Ricordiamo anche che nel poema filosofico- teatrale “La Tomba di Antigone” a cui Benedetta Silj fa riferimento, Maria Zambrano riprende la scrittura di Antigone lì dove veniva abbandonata da Sofocle offrendole la possibilità di vivere un tempo ulteriore, un tempo per conoscersi e “riscattare la fatalità della tragedia” (p.187).
(2) Nell’Antigone di Maria Zambrano citata da Benedetta Silj leggiamo:
“Antigone la pietosa, nulla sapeva di sé” e dunque prima di morire doveva inoltrarsi in una lunga galleria di gemiti, divenire preda di innumerevoli deliri; la sua anima doveva rivelarsi e, ancora ribellarsi. Doveva risvegliarsi la sua vita non vissuta (…) Ogni fanciulla perfetta deve affrontare la discesa agli inferi; perché l’’inferno che sembra abitare il fondo dell’animo umano e oltre, il regno segreto dei morti, le reclama.”
(*)Da questo orizzonte il sogno della pace si traduce in un impegno di rifondazione del rapporto con il mondo, progettazione e attuazione di una Re-Visione dell’architettura dell’umano. In particolare di quella concezione che attraverso il tempo, fino alla nostra epoca, ha tramandato una separazione drastica tra pensiero, esperienza, pratica, azione e vita, deviando, distorcendosi verso un’astrazione sradicata dalle proprie radici.
Ebbene siamo dentro la critica del pensiero violento, delle sue manifestazioni e ripercussioni sulla vita e sul cammino evolutivo dell’uomo.
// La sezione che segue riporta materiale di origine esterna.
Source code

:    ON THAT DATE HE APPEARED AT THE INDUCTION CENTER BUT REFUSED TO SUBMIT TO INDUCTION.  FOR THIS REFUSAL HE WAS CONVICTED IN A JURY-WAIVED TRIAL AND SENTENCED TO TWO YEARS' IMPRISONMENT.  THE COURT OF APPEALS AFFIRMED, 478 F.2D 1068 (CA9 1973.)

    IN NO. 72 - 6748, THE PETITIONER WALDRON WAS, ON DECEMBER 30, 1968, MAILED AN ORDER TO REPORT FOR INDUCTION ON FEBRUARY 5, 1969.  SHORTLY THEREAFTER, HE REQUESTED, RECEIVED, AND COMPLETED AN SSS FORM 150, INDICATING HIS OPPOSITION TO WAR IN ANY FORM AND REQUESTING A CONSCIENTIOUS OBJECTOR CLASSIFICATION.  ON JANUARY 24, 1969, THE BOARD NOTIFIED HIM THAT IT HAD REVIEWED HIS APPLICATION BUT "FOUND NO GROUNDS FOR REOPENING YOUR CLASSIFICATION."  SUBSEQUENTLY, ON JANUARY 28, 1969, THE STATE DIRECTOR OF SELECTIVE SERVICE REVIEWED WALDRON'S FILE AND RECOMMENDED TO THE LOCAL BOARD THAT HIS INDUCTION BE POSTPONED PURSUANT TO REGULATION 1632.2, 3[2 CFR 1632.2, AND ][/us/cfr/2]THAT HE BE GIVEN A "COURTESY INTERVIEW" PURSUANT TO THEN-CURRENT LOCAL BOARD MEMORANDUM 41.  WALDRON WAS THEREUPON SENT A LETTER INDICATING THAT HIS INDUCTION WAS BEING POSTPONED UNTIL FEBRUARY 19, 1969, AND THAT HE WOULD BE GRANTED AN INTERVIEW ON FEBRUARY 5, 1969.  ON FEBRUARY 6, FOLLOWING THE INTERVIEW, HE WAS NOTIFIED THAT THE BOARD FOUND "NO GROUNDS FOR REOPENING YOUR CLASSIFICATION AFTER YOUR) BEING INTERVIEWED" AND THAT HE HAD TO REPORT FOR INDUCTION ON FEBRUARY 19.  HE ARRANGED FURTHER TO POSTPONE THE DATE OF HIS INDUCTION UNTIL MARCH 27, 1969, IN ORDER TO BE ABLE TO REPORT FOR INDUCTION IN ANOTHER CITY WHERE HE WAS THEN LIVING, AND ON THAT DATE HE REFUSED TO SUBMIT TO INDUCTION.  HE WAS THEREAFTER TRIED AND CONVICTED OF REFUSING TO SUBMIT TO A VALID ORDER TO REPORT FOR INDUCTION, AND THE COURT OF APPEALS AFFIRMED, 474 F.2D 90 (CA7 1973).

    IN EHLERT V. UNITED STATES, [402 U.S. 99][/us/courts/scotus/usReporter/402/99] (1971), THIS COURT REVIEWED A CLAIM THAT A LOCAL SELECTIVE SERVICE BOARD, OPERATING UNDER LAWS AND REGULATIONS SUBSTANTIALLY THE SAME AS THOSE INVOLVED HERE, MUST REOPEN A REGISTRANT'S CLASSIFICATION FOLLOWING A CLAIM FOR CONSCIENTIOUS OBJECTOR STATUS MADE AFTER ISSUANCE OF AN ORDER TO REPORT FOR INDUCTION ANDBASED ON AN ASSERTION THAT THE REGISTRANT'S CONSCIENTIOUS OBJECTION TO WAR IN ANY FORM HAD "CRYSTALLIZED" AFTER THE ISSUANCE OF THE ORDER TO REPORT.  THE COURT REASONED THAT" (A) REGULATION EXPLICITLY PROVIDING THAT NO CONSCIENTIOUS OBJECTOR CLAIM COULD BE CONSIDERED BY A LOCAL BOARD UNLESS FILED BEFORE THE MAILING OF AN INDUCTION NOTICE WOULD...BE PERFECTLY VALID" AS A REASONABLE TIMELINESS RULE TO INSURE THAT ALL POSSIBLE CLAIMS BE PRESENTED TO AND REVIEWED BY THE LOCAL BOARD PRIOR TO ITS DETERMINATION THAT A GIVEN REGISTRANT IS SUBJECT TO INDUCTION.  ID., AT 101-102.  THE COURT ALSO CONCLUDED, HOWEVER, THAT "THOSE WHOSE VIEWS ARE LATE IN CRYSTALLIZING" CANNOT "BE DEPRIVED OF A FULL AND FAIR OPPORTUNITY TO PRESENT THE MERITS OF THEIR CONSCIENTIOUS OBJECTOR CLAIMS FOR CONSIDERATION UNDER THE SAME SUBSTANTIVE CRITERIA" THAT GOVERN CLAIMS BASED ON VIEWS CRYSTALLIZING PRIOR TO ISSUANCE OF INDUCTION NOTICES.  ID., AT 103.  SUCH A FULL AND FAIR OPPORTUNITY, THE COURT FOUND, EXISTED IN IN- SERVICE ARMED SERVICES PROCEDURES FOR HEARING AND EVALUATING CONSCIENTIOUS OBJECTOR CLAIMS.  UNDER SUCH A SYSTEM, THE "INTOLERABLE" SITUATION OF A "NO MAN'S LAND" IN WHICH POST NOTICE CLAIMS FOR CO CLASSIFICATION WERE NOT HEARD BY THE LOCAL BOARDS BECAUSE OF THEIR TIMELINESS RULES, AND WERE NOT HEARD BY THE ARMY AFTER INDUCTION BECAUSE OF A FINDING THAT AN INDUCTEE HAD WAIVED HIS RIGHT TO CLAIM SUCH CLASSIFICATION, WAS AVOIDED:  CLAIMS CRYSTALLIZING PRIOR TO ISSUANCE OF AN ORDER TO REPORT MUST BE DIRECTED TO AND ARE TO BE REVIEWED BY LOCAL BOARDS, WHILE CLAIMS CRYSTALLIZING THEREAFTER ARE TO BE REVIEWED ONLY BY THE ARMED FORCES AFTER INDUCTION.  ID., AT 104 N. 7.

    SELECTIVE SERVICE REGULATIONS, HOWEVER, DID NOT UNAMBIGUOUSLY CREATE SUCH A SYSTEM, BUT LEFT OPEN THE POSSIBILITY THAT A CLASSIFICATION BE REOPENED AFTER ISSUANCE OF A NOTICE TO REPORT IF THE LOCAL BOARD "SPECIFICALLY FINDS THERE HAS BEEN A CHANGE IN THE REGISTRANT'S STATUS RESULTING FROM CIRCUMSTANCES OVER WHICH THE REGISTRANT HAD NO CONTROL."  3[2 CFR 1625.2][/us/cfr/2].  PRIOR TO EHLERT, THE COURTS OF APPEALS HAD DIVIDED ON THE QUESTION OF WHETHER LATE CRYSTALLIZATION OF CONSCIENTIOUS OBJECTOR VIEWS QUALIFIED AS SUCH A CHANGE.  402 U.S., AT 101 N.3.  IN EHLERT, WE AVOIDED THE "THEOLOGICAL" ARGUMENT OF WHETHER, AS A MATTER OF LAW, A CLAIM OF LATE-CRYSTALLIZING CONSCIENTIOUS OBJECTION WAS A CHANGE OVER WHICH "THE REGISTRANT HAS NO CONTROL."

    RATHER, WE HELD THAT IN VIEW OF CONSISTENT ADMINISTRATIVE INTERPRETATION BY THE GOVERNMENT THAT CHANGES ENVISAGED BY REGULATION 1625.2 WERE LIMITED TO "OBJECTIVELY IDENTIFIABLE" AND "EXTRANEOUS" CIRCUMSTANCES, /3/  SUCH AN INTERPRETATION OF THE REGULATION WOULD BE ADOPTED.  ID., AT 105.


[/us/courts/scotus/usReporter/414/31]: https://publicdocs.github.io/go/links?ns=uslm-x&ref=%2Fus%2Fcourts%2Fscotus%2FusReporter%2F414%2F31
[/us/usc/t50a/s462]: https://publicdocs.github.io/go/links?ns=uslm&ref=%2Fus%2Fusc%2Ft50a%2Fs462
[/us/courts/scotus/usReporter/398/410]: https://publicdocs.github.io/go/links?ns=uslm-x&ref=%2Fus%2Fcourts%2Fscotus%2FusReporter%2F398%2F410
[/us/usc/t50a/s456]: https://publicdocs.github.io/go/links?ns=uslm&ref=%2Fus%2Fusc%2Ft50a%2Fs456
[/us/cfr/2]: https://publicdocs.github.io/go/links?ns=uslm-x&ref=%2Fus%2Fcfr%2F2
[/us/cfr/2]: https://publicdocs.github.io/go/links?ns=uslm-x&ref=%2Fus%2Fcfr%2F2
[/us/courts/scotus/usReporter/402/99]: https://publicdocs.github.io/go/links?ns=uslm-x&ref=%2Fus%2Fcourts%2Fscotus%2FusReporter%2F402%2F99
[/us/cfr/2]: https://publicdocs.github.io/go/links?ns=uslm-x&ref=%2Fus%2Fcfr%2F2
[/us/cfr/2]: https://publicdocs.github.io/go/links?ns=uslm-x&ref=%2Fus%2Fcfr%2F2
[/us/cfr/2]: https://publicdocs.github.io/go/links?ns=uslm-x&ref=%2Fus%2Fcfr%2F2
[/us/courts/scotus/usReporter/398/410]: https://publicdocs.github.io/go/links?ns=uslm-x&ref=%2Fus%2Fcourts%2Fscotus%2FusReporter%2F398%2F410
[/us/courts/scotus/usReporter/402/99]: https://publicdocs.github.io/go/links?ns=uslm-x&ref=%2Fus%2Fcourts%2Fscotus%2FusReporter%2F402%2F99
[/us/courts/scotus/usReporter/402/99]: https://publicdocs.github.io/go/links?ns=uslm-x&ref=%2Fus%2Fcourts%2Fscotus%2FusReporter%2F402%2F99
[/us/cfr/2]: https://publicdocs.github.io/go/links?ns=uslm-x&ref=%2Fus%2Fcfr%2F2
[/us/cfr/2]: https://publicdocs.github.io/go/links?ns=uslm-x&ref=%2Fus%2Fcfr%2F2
Ne è conseguita la strutturazione di un certo modello di coscienza occidentale, perentoria e procedurale. Complessivamente poniamoci in un confronto ragionato ma critico, che va alla radice dell’unilateralità del pensiero astratto e dell’Ego, togliendo la maschera e il primato alla coscienza falsificatrice contemporanea e al processo in cui si forma e si alimenta. L’autrice ne svela e ne smantella i metodi e i meccanismi disumani e disumanizzanti.
(**)A questo proposito devo fare una breve digressione. Mi riferisco alla questione sollevata da Romano Madera durante la presentazione del suo libro, nel precedente incontro alla libreria Koob. Se come diceva Madera nella psicoanalisi non esiste una teoria dell’azione vogliamo però ricordare che nella psicologia analitica junghiana abbiamo una specie di teoria dell’azione proprio nella pratica dell’ l’immaginazione attiva, ne è testimonianza la pubblicazione del Libro Rosso.
Dunque osservo in una prima considerazione che l’autrice sta consegnando al futuro anche un modo di lavorare che confluisce nella pratica dell’immaginazione attiva, una sorta di metodologia, e anche in questa metodologia io intravedo una teoria dell’azione.